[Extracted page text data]

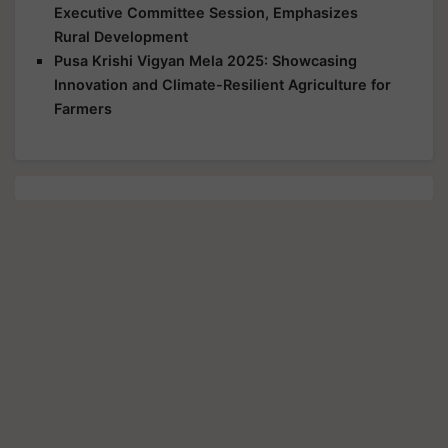
Executive Committee Session, Emphasizes
Rural Development
Pusa Krishi Vigyan Mela 2025: Showcasing
Innovation and Climate-Resilient Agriculture for
Farmers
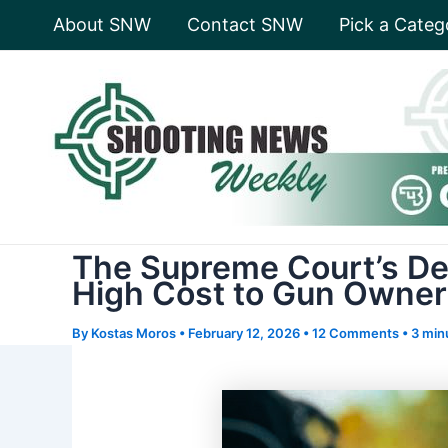
Skip
About SNW
Contact SNW
Pick a Categ
to
content
The Supreme Court’s De
High Cost to Gun Owner
By
Kostas Moros
•
February 12, 2026
•
12 Comments
•
3 min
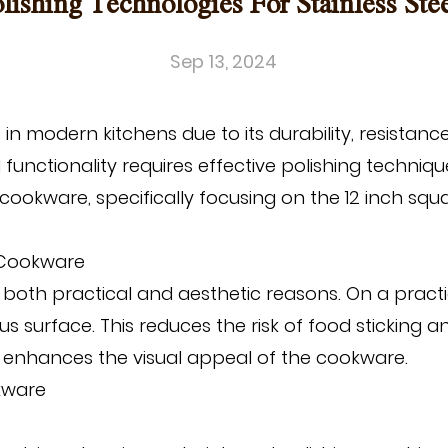
olishing Technologies For Stainless St
Sep 13, 2024
n modern kitchens due to its durability, resistanc
functionality requires effective polishing techniqu
l cookware, specifically focusing on the
12 inch squa
l Cookware
or both practical and aesthetic reasons. On a pract
surface. This reduces the risk of food sticking an
hat enhances the visual appeal of the cookware.
okware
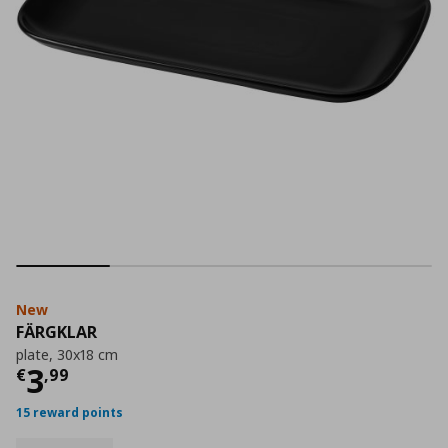
New
FÄRGKLAR
plate, 30x18 cm
Current price
€ 3,99
3
€
,
99
15 reward points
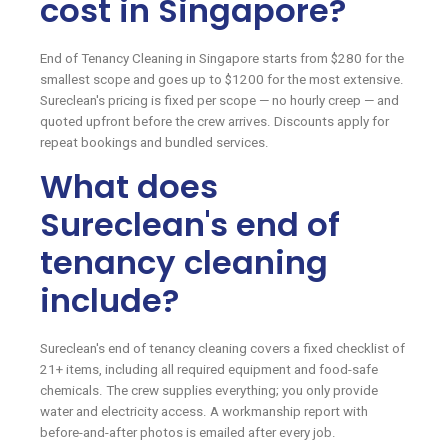
cost in Singapore?
End of Tenancy Cleaning in Singapore starts from $280 for the
smallest scope and goes up to $1200 for the most extensive.
Sureclean's pricing is fixed per scope — no hourly creep — and
quoted upfront before the crew arrives. Discounts apply for
repeat bookings and bundled services.
What does
Sureclean's end of
tenancy cleaning
include?
Sureclean's end of tenancy cleaning covers a fixed checklist of
21+ items, including all required equipment and food-safe
chemicals. The crew supplies everything; you only provide
water and electricity access. A workmanship report with
before-and-after photos is emailed after every job.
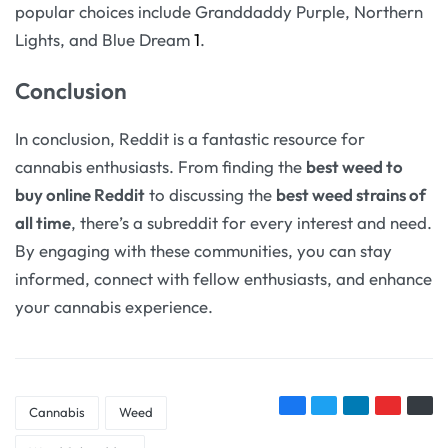
popular choices include Granddaddy Purple, Northern
Lights, and Blue Dream
1
.
Conclusion
In conclusion, Reddit is a fantastic resource for
cannabis enthusiasts. From finding the
best weed to
buy online Reddit
to discussing the
best weed strains of
all time
, there’s a subreddit for every interest and need.
By engaging with these communities, you can stay
informed, connect with fellow enthusiasts, and enhance
your cannabis experience.
Cannabis
Weed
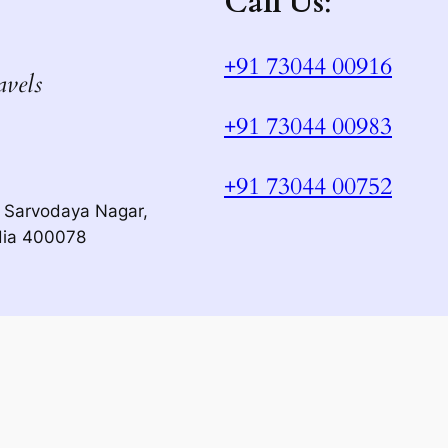
Call Us
:
+91 73044 00916
avels
+91 73044 00983
+91 73044 00752
 Sarvodaya Nagar,
dia 400078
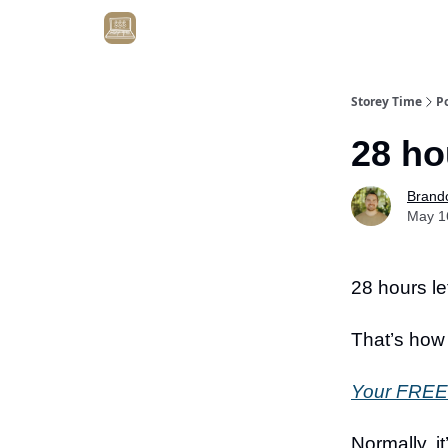
Get Client #1 in 90 Days Guaranteed Here
Storey Time
P
28 ho
Brand
May 1
28 hours lef
That’s how
Your FREE 
Normally, i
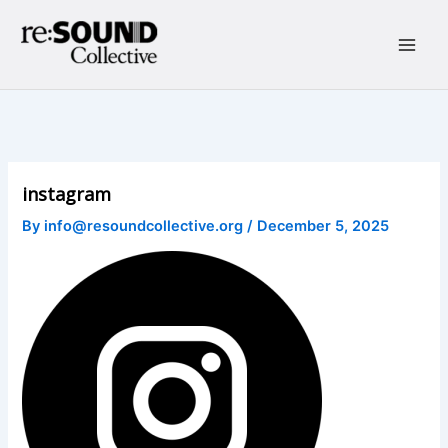
Skip
to
content
Main
Men
instagram
By
info@resoundcollective.org
/
December 5, 2025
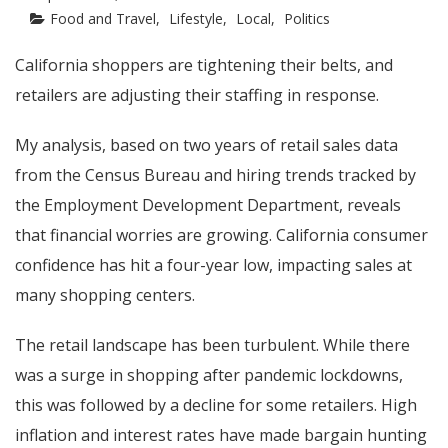
Food and Travel
Lifestyle
Local
Politics
California shoppers are tightening their belts, and
retailers are adjusting their staffing in response.
My analysis, based on two years of retail sales data
from the Census Bureau and hiring trends tracked by
the Employment Development Department, reveals
that financial worries are growing. California consumer
confidence has hit a four-year low, impacting sales at
many shopping centers.
The retail landscape has been turbulent. While there
was a surge in shopping after pandemic lockdowns,
this was followed by a decline for some retailers. High
inflation and interest rates have made bargain hunting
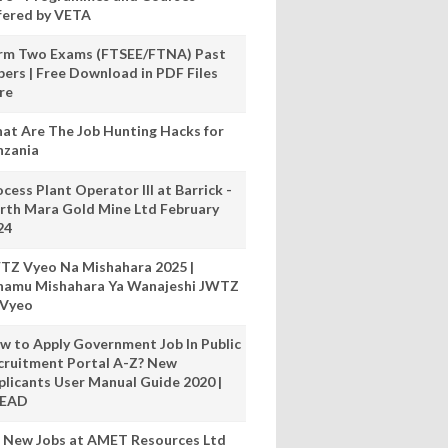
fered by VETA
rm Two Exams (FTSEE/FTNA) Past
pers | Free Download in PDF Files
re
at Are The Job Hunting Hacks for
nzania
cess Plant Operator III at Barrick -
rth Mara Gold Mine Ltd February
24
TZ Vyeo Na Mishahara 2025 |
hamu Mishahara Ya Wanajeshi JWTZ
 Vyeo
w to Apply Government Job In Public
cruitment Portal A-Z? New
plicants User Manual Guide 2020 |
READ
 New Jobs at AMET Resources Ltd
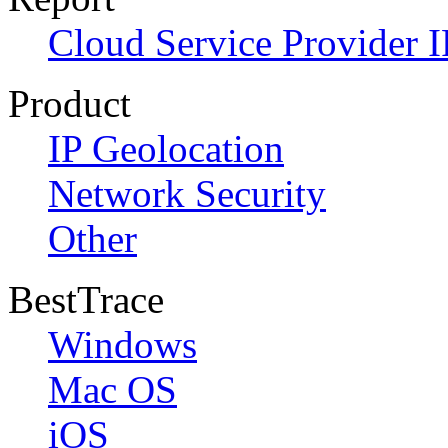
Cloud Service Provider I
Product
IP Geolocation
Network Security
Other
BestTrace
Windows
Mac OS
iOS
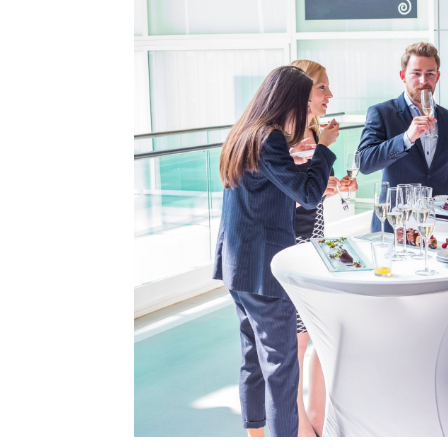
Type Of Event
*
Type Of Enterta
Budget
*
Date Of Even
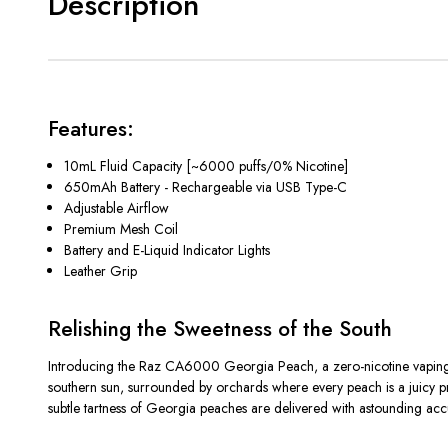
Description
Features:
10mL Fluid Capacity [~6000 puffs/0% Nicotine]
650mAh Battery - Rechargeable via USB Type-C
Adjustable Airflow
Premium Mesh Coil
Battery and E-Liquid Indicator Lights
Leather Grip
Relishing the Sweetness of the South
Introducing the Raz CA6000 Georgia Peach, a zero-nicotine vaping e
southern sun, surrounded by orchards where every peach is a juicy pro
subtle tartness of Georgia peaches are delivered with astounding acc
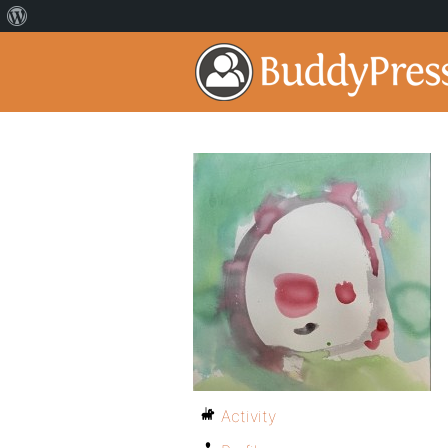
Activity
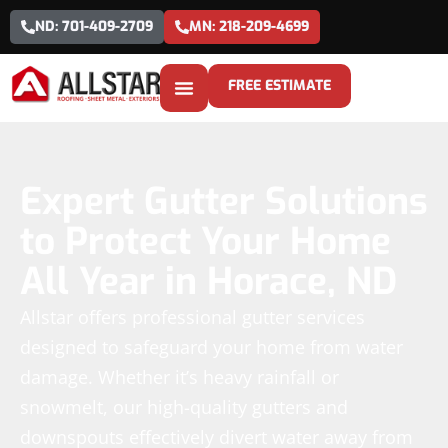
ND: 701-409-2709
MN: 218-209-4699
FREE ESTIMATE
Expert Gutter Solutions
to Protect Your Home
All Year in Horace, ND
Allstar offers professional gutter services
designed to safeguard your home from water
damage. Whether it’s heavy rainfall or
snowmelt, our high-quality gutters and
downspouts effectively divert water away from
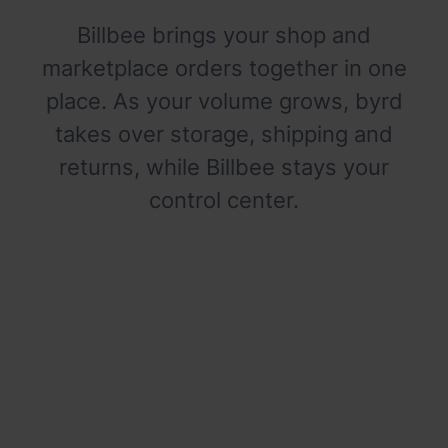
Billbee brings your shop and
marketplace orders together in one
place. As your volume grows, byrd
takes over storage, shipping and
returns, while Billbee stays your
control center.
Shipping slows your growth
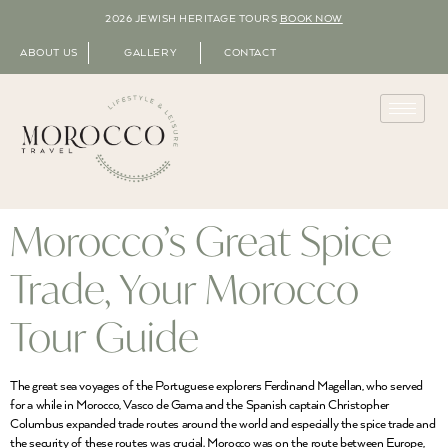
2026 JEWISH HERITAGE TOURS
BOOK NOW
ABOUT US
GALLERY
CONTACT
Morocco’s Great Spice
Trade, Your Morocco
Tour Guide
The great sea voyages of the Portuguese explorers Ferdinand Magellan, who served
for a while in Morocco, Vasco de Gama and the Spanish captain Christopher
Columbus expanded trade routes around the world and especially the spice trade and
the security of these routes was crucial. Morocco was on the route between Europe,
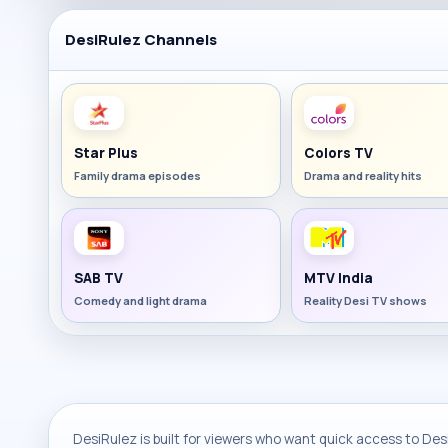
DesiRulez Channels
Star Plus
Colors TV
Family drama episodes
Drama and reality hits
SAB TV
MTV India
Comedy and light drama
Reality Desi TV shows
DesiRulez is built for viewers who want quick access to Desi 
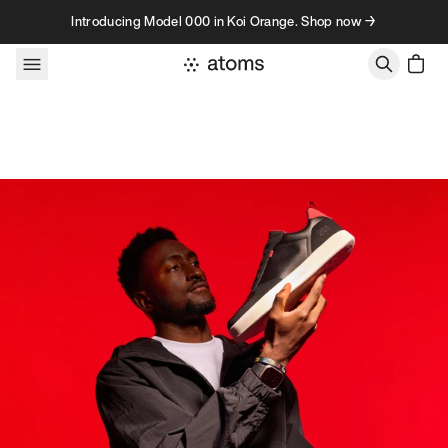
Skip to content
Introducing Model 000 in Koi Orange. Shop now →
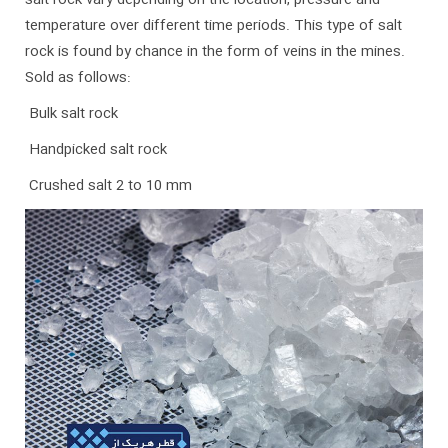
salt rock vary depending on the location, pressure and
temperature over different time periods. This type of salt
rock is found by chance in the form of veins in the mines.
Sold as follows:
Bulk salt rock
Handpicked salt rock
Crushed salt 2 to 10 mm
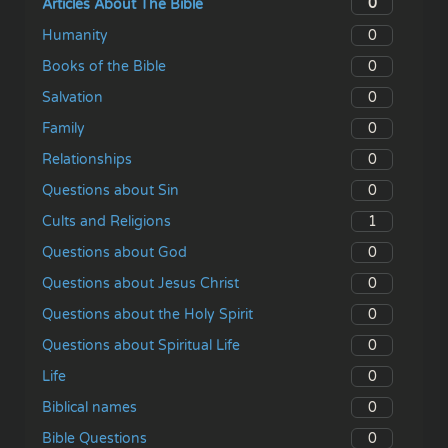
0
Articles About The Bible
0
Humanity
0
Books of the Bible
0
Salvation
0
Family
0
Relationships
0
Questions about Sin
1
Cults and Religions
0
Questions about God
0
Questions about Jesus Christ
0
Questions about the Holy Spirit
0
Questions about Spiritual Life
0
Life
0
Biblical names
0
Bible Questions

== Instruction ==
Will you return exactly the lines above from the one with "cost in Singapore?" down to the one with "before-and-after photos is", counting both as part of the range?

== Response to this exercise ==
cost in Singapore?
End of Tenancy Cleaning in Singapore starts from $280 for the
smallest scope and goes up to $1200 for the most extensive.
Sureclean's pricing is fixed per scope — no hourly creep — and
quoted upfront before the crew arrives. Discounts apply for
repeat bookings and bundled services.
What does
Sureclean's end of
tenancy cleaning
include?
Sureclean's end of tenancy cleaning covers a fixed checklist of
21+ items, including all required equipment and food-safe
chemicals. The crew supplies everything; you only provide
water and electricity access. A workmanship report with
before-and-after photos is emailed after every job.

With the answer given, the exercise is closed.